Randomized patients had a median age of 56 years (range: 23 to 83 years), 66% were female, and 91% were White. Ninety-seven percent of patients had a diagnosis of autoimmune LEMS, and 3% of patients had a diagnosis of paraneoplastic LEMS.
All 32 patients completed the study. None of the patients randomized to continue RUZURGI experienced a greater than 30% deterioration in the final post-dose 3TUG test. In contrast, 72% (13/18) of those randomized to placebo experienced a greater than 30% deterioration in the final 3TUG test (p < 0.0001).
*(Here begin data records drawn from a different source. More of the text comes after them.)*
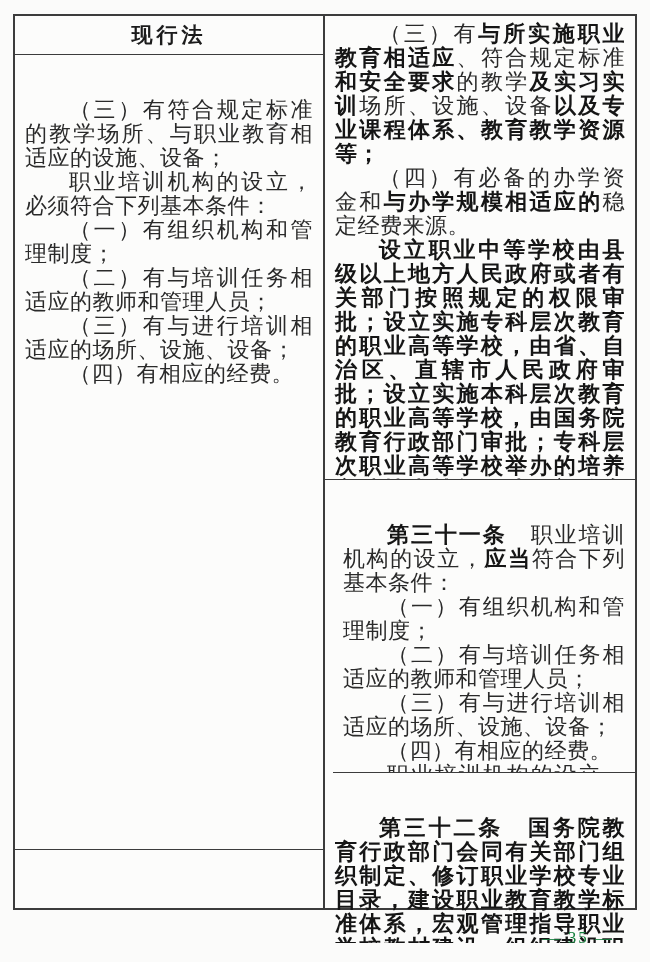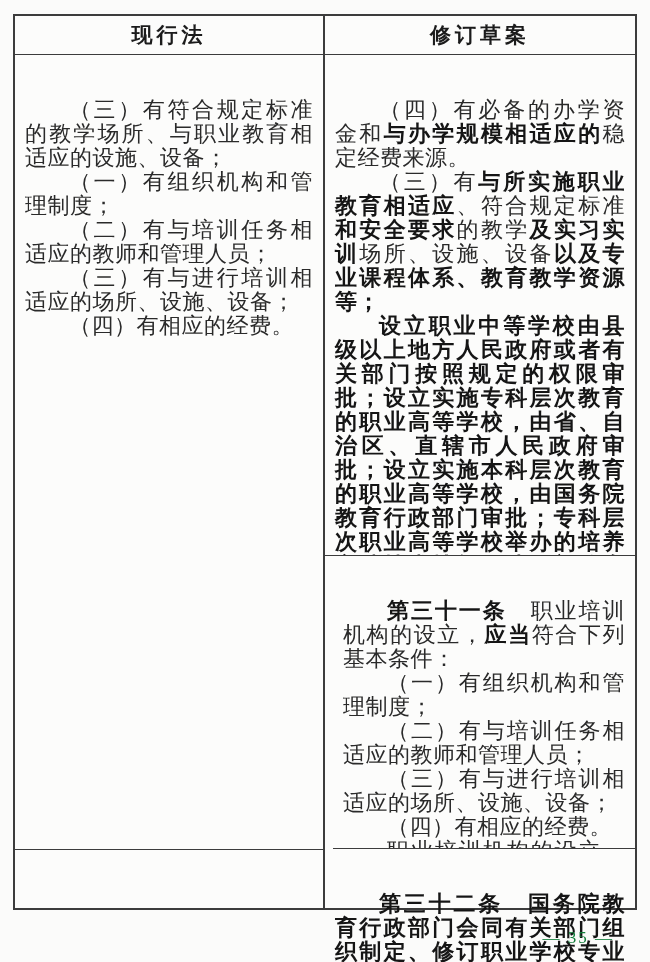"修订草案" div.header-cell { html: <div> <span>修订草案</span> </div> -> none }
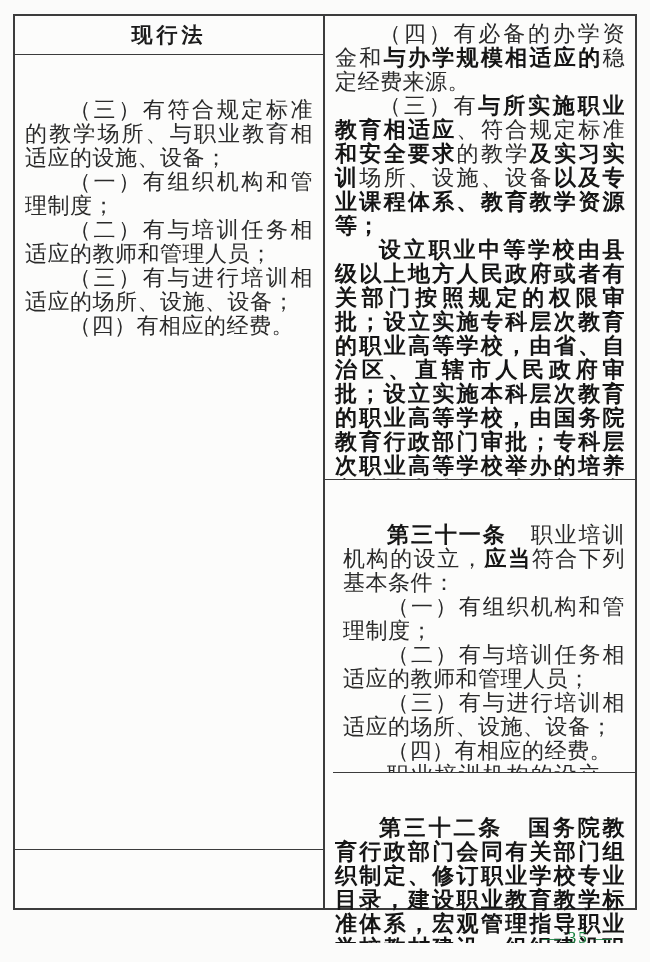"职业培训机构的设立，必须符合下列基本条件：" p.para { html: none -> <p><span>职业培训机构的设立，必须符合下列基本条件：</span></p> }
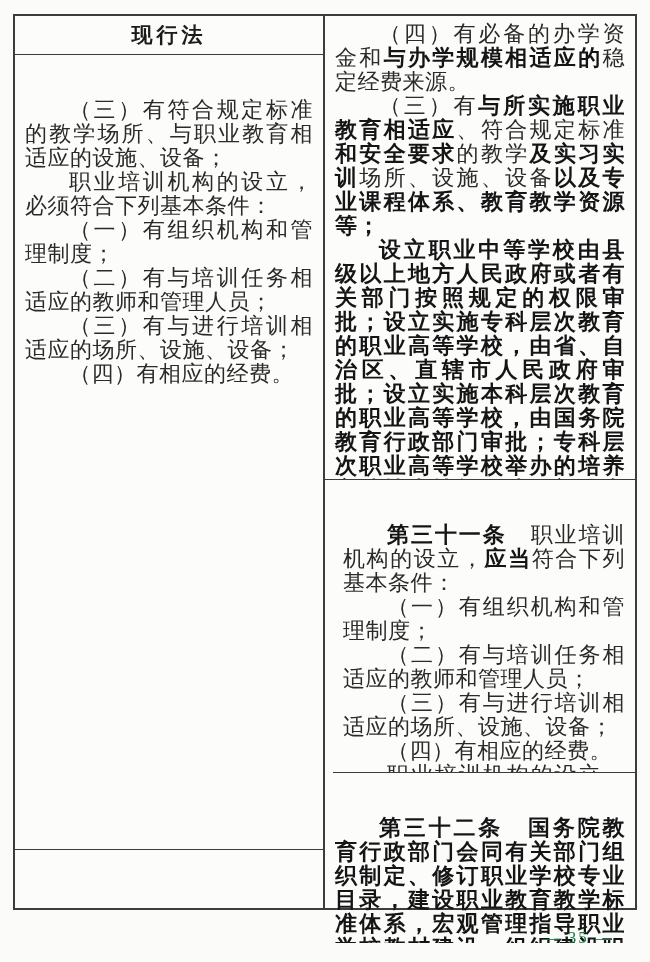"（四）有必备的办学资金和与办学规模相适应的稳定经费来源。" p.para { order: before "（三）有与所实施职业教育相适应、符合规定标准和安全要求的教学及实习实训场所、设施" -> after "（三）有与所实施职业教育相适应、符合规定标准和安全要求的教学及实习实训场所、设施" }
Patients who were randomized to placebo returned to baseline after restarting RUZURGI. Figure 1 shows the time course of the mean percent change from baseline on the 3TUG during the double-blind phase and with reinitiation of RUZURGI.
Figure 1: Mean Percent Change From Baseline in
Post-dose 3TUG Time During the Double-blind Phase of the Study and Return to Baseline
Upon Reinitiation of RUZURGI
The W-SAS score showed a significantly greater decrease in patients randomized to placebo (2.4) than in those who continued treatment with RUZURGI ( -0.2; p < 0.0001), indicating that patients who were randomized to placebo perceived a worsening of weakness compared to those who remained on RUZURGI.